### Work required
Write the next part of the excerpt on blade computing, starting right after its last sentence.
##### Excerpt
The IT staff determined that the major problem with service levels related to commodity computing, namely OS failures and the inability to quickly fail-back to previous versions of software. Disk failure and complex operating procedures were also culprits. The solution involved replacing rack-mounted and stand-alone servers that used internal storage with a virtualized blade computing infrastructure and consolidated NAS-SAN for file- and block-based storage.
- 500 servers
- 100TB of disk storage
- Server growth of 10% per year
- Storage growth of 70% per year
- Application availability improved from 97% to 99.8%.
- Reduction in time to provision new servers, and consequently new subscriber services, went from days to minutes.
- The company experienced major improvements in system stability during the installation of new operating systems and software releases.
- Completely eliminated IT infrastructure as an inhibitor to business growth.
- The company estimated this change was worth more than $15 million, measured in improved customer satisfaction, and increased revenue and employee productivity, all realized in less than one year.
- Blade computing allowed servers to share boot devices.
- The failure of commodity disks and operating systems was addressed by blade computing.
- The approach removed IT as an impediment to corporate growth.
The point of these three cases is that although there are some cost savings to be realized with blade computing, the real business benefits stem from simplifying change management and addressing fundamental IT challenges associated with managing commodity operating systems and components.
Case 3 underscores this as the IT staff determined that the major problem with service levels related to commodity computing—namely, OS failures and the inability to quickly fail-back to previous versions of software. Disk failure and complex operating procedures were also culprits. The solution involved replacing rack-mounted and stand-alone servers that used internal storage with a virtualized blade computing infrastructure and consolidated NAS-SAN for file- and block-based storage.
At a recent Wikibon.org (www.wikibon.org) research meeting comprising storage and server experts, consultants, and practitioners, a clear point emerged: Blade computing works best when organizations apply a "one-size-fits-all" strategy, meaning all the blades in the chassis are as similar as possible and, ideally, identical. This means same CPU, same speed, same memory, same everything, including the same vendor. By standardizing on blade servers, operating procedures can assume that every component in the chassis is identical, and IT operations doesn't have to worry about the sensitivity of a particular server component to an application's unique characteristics. This makes blades more swappable, easier to manage, simpler to back up, and cheaper to acquire and inventory. Greater diversity within the chassis defeats many of the benefits of blade computing.
If, for whatever reason, you don't want to enforce this degree of commonality, it is advisable to take an n and n-1 approach to blade server technology, which means standardizing on a couple of blade server types, one current technology and one current-minus-one generation, and replacing existing server technologies every few years to keep the infrastructure simple. The business benefits of commonality, as seen in the case examples, will outweigh any incremental hardware costs associated with this approach.
The other best practice cited by Wikibon practitioners calls for using virtualization to separate storage from processors and ensure there is no fixed association of an application with a physical server. By using virtualization engines, system software can be centralized and version control can be managed.
##########
##### Stored data
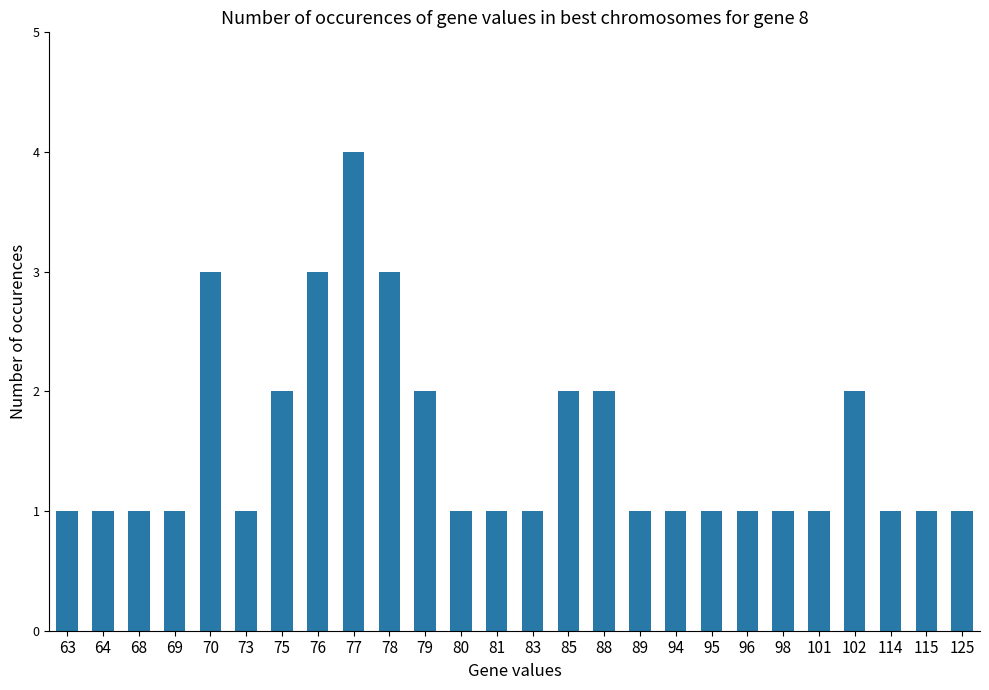

The value at 81 is 1. True or false?

True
##########
### Answer space
This means OS failures can recover from a central repository of OS versions, enabling super-fast OS problem resolution by, for example, reverting to a previous version of an OS. By virtualizing the storage, data can be striped across multiple arrays so that no single disk failure will cause applications to crash. By separating storage from servers, all recovery files such as journals that preserve the state of an application can be accessed by other servers, which minimizes the time to recover.
The action item here for IT is to configure blades with storage external to the servers and ensure the servers have no fixed association with applications. Focus blade virtualization projects on creating simple, robust environments that can withstand the failure of commodity components, and don't worry so much about saving processor cycles.
The future of blades
Most server architectures today, including blades, generally assume a one-to-one correspondence between an application and a server. Web service delivery, however, is driving demand for new blade server architectures, and vendors are beginning to re-think the traditional definitions of servers. Blade computing can be an underpinning of new approaches to architecting network-based systems where the presumption of frequent component failure and highly distributed computing resources are fundamental to designs.
By using inexpensive servers and assuming components will fail, the industry is being led to an architecture that spreads operating systems, file systems, applications, and data across entire server infrastructures worldwide, ensuring lightning-fast response times and always-on application availability. While, for the most part, architectures being deployed today presume a one-to-one relationship between server and application, Web services and potentially blade computing are paving the way for new growth opportunities by spreading everything everywhere and making worldwide grid computing a reality.
The storage implications of this trend are enormous as services providers and IT will increasingly use virtualization technologies at both the back-end (servers to disk) and front-end (applications and operating systems) to "over-provision" virtual capacity, allowing applications to think they have access to more storage than is physically available.
This means IT can get innovative (assuming appropriate chargeback models and metering software is in place) and "double dip" by charging users for the virtual capacity that is provisioned and "reselling" that capacity to other users, all the while transparently reporting to users on what capacity is available and exactly how much is being consumed.
Now there's a twist: selling the same resource twice and making users happier, to boot.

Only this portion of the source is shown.